Aim of the task: Go through the data and count each line that has the string "void". Give that count alone.

Dataset entries:
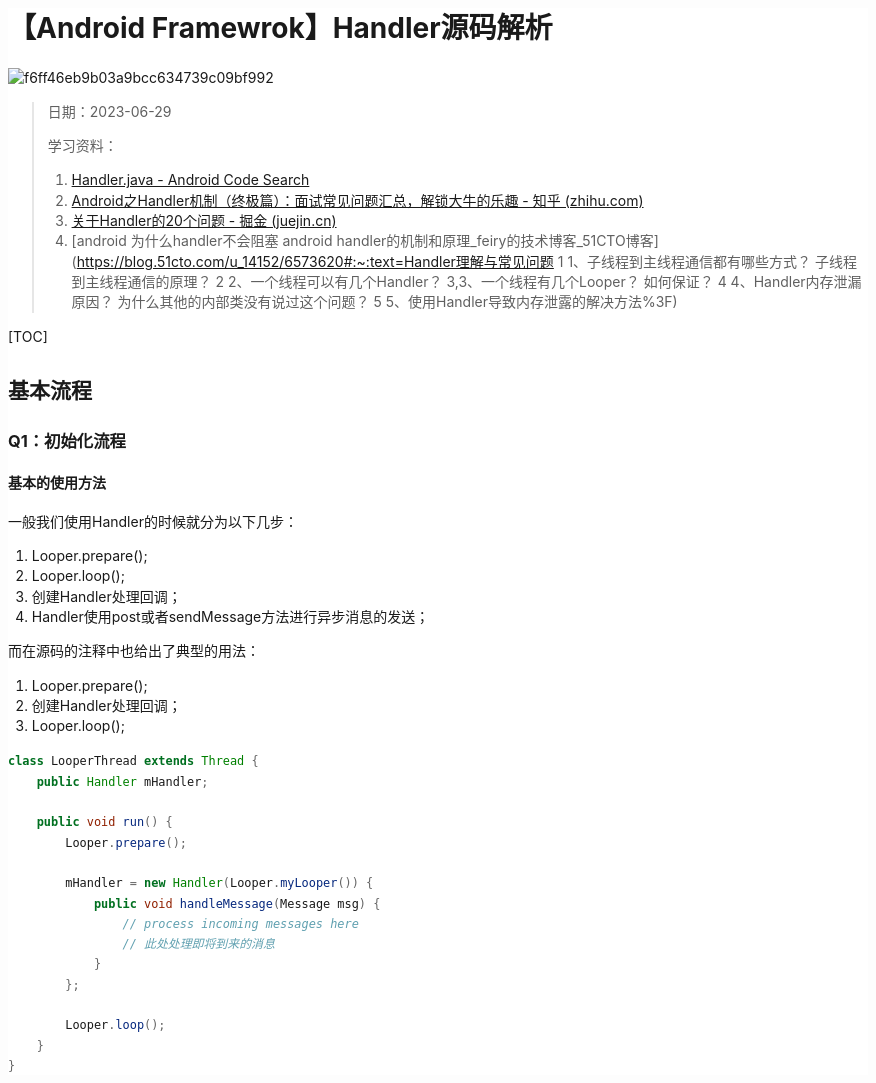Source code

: # 【Android Framewrok】Handler源码解析

![f6ff46eb9b03a9bcc634739c09bf992](./%E3%80%90Android%20Framewrok%E3%80%91Handler%E6%BA%90%E7%A0%81%E8%A7%A3%E6%9E%90.assets/f6ff46eb9b03a9bcc634739c09bf992.jpg)

> 日期：2023-06-29
>
> 学习资料：
>
> 1. [Handler.java - Android Code Search](https://cs.android.com/android/platform/superproject/+/master:frameworks/base/core/java/android/os/Handler.java;l=1?q=Handler.java&sq=&ss=android%2Fplatform%2Fsuperproject&hl=zh-cn)
> 2. [Android之Handler机制（终极篇）：面试常见问题汇总，解锁大牛的乐趣 - 知乎 (zhihu.com)](https://zhuanlan.zhihu.com/p/269485733)
> 3. [关于Handler的20个问题 - 掘金 (juejin.cn)](https://juejin.cn/post/7026560379270463501)
> 4. [android 为什么handler不会阻塞 android handler的机制和原理_feiry的技术博客_51CTO博客](https://blog.51cto.com/u_14152/6573620#:~:text=Handler理解与常见问题 1 1、子线程到主线程通信都有哪些方式？ 子线程到主线程通信的原理？ 2 2、一个线程可以有几个Handler？ 3,3、一个线程有几个Looper？ 如何保证？ 4 4、Handler内存泄漏原因？ 为什么其他的内部类没有说过这个问题？ 5 5、使用Handler导致内存泄露的解决方法%3F)

[TOC]



## 基本流程

### Q1：初始化流程

#### 基本的使用方法

一般我们使用Handler的时候就分为以下几步：

1. Looper.prepare();
2. Looper.loop();
3. 创建Handler处理回调；
4. Handler使用post或者sendMessage方法进行异步消息的发送；

而在源码的注释中也给出了典型的用法：

1. Looper.prepare();
2. 创建Handler处理回调；
3. Looper.loop();

```java
class LooperThread extends Thread {
    public Handler mHandler;

    public void run() {
        Looper.prepare();

        mHandler = new Handler(Looper.myLooper()) {
            public void handleMessage(Message msg) {
                // process incoming messages here
                // 此处处理即将到来的消息
            }
        };

        Looper.loop();
    }
}
```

Result of this task: 2